Representative Rohit "Ro" Khanna of California's 17th district announced in an October 10 op-ed in the New York Times that he has introduced a "bipartisan congressional resolution" in the House calling for an end to US support of the "horrifying" Saudi-led war in Yemen.

Khanna, who served as the Deputy Assistant Secretary in the US Department of Commerce from 2008 to 2012 under President Obama, recently broke from the mainstream Democratic party when he declared himself a "Justice Democrat" -- aligning himself with the new and progressive Justice Democrat party recently co-founded by The Young Turk's CEO Cenk Uygur and Kyle Kulinski of Secular Talk.

Congressman Khanna's stand against the War In Yemen is both a bold political statement as well as a long overdue attempt to redress US support for the repressive monarchy in Saudi Arabia.

Saudi destruction of Yemen

The Kingdom of Saudi Arabia launched "Operation Decisive Storm" in March of 2015 when the Sunni state began to bombard neighboring Yemen. As of January 2017, the UN reported that the Saudi-led and US-backed campaign had killed over 10,000 civilians. 140 were killed in one instance alone when a Saudi warplane bombed a wedding in the town of Sanaâ.

In his op-ed for the New York Times, Khanna correctly pointed out that Yemen has been subjugated to "a famine of biblical proportions, in the words of Jan Egeland, the head of the Norwegian Refugee Council." According to Democracy Now!, Yemen is facing an unprecedented cholera outbreak in which nearly one civilian is killed each hour. Cholera is said to have killed up to 2,000 people in Yemen as of this month.

The Saudi-US effort has also failed to yield geopolitical success. A confidential UN report found that "The Saudi Arabia-led coalition strategic air campaign continues to have little operational or tactical impact on the ground" and has actually empowered AQAP (Al-Qaeda in the Arabian Peninsula) in their ability to "launch terrorist attacks against targets in the West."
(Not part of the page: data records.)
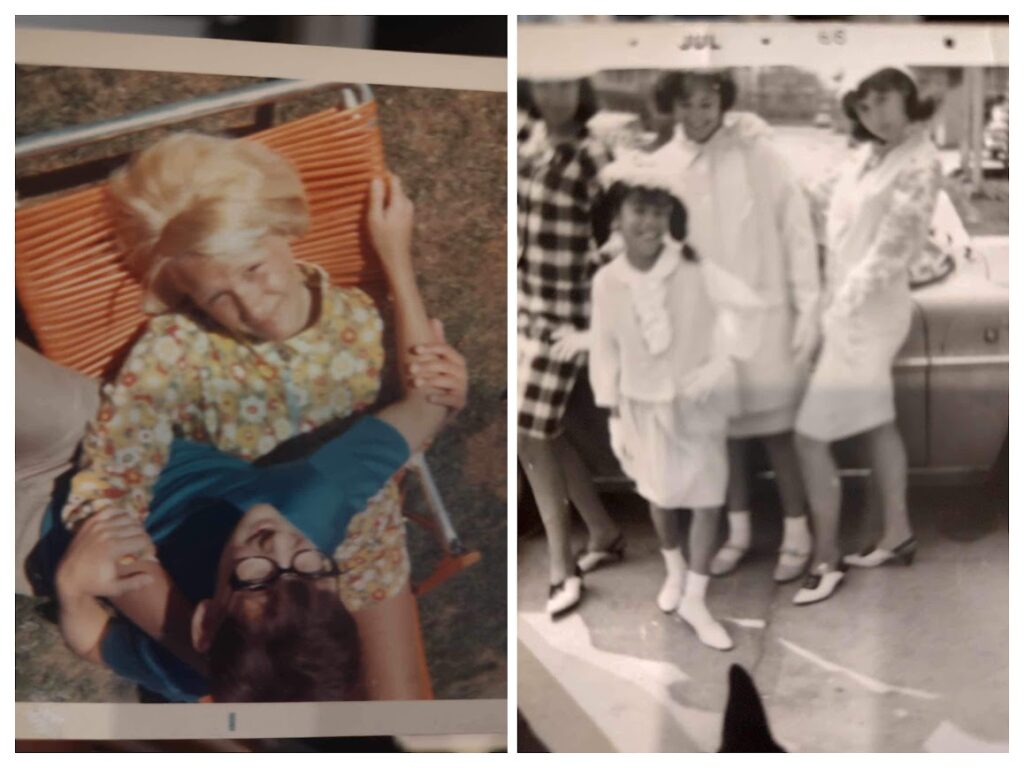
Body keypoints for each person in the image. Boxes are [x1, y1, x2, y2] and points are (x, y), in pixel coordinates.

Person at [19, 132, 468, 701]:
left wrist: (74, 594)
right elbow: (425, 405)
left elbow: (95, 631)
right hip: (80, 454)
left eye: (255, 269)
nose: (278, 545)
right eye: (220, 297)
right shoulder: (306, 505)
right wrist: (396, 257)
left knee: (328, 707)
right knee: (389, 719)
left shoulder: (354, 321)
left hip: (35, 544)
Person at [651, 69, 821, 585]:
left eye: (708, 102)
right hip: (700, 325)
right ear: (671, 106)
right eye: (687, 104)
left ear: (722, 100)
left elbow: (796, 231)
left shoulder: (758, 155)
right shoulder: (662, 167)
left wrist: (807, 307)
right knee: (722, 436)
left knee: (776, 431)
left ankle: (798, 533)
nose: (699, 114)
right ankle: (739, 532)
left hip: (765, 318)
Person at [588, 153, 764, 651]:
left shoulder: (692, 264)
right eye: (638, 211)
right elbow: (605, 348)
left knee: (707, 499)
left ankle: (697, 597)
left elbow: (748, 308)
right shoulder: (606, 281)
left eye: (658, 211)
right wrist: (614, 417)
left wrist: (723, 362)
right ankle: (675, 570)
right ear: (618, 217)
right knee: (660, 496)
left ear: (670, 216)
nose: (649, 222)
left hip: (698, 403)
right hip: (643, 406)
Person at [791, 66, 942, 605]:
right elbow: (812, 199)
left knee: (810, 437)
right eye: (863, 105)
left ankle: (826, 558)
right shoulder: (865, 155)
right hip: (846, 308)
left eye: (883, 99)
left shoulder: (921, 162)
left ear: (907, 95)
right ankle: (898, 534)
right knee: (878, 424)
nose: (873, 113)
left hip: (868, 315)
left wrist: (837, 310)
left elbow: (893, 251)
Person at [518, 74, 623, 618]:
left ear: (581, 91)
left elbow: (623, 233)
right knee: (545, 432)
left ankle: (560, 569)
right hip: (525, 307)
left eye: (566, 87)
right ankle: (602, 531)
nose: (556, 98)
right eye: (546, 86)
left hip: (567, 317)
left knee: (528, 434)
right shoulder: (526, 144)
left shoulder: (594, 154)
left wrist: (594, 285)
Ro Khanna's resolution and Saudi-US relations under Trump

Khanna's legislation, entitled House Congressional Resolution 81, calls for the White House to "remove United States Armed Forces from hostilities in the Republic of Yemen." We will most likely not see Khanna's directive come to fruition, however, as President trump is currently at the helm of arguably the most pro-Saudi administration in US history -- having supplied the Islamic monarchy with $1.56 billion in military aid" and "more than doubled its bombs, missiles, and ammunition deliveries to Saudi Arabia" since taking office in January.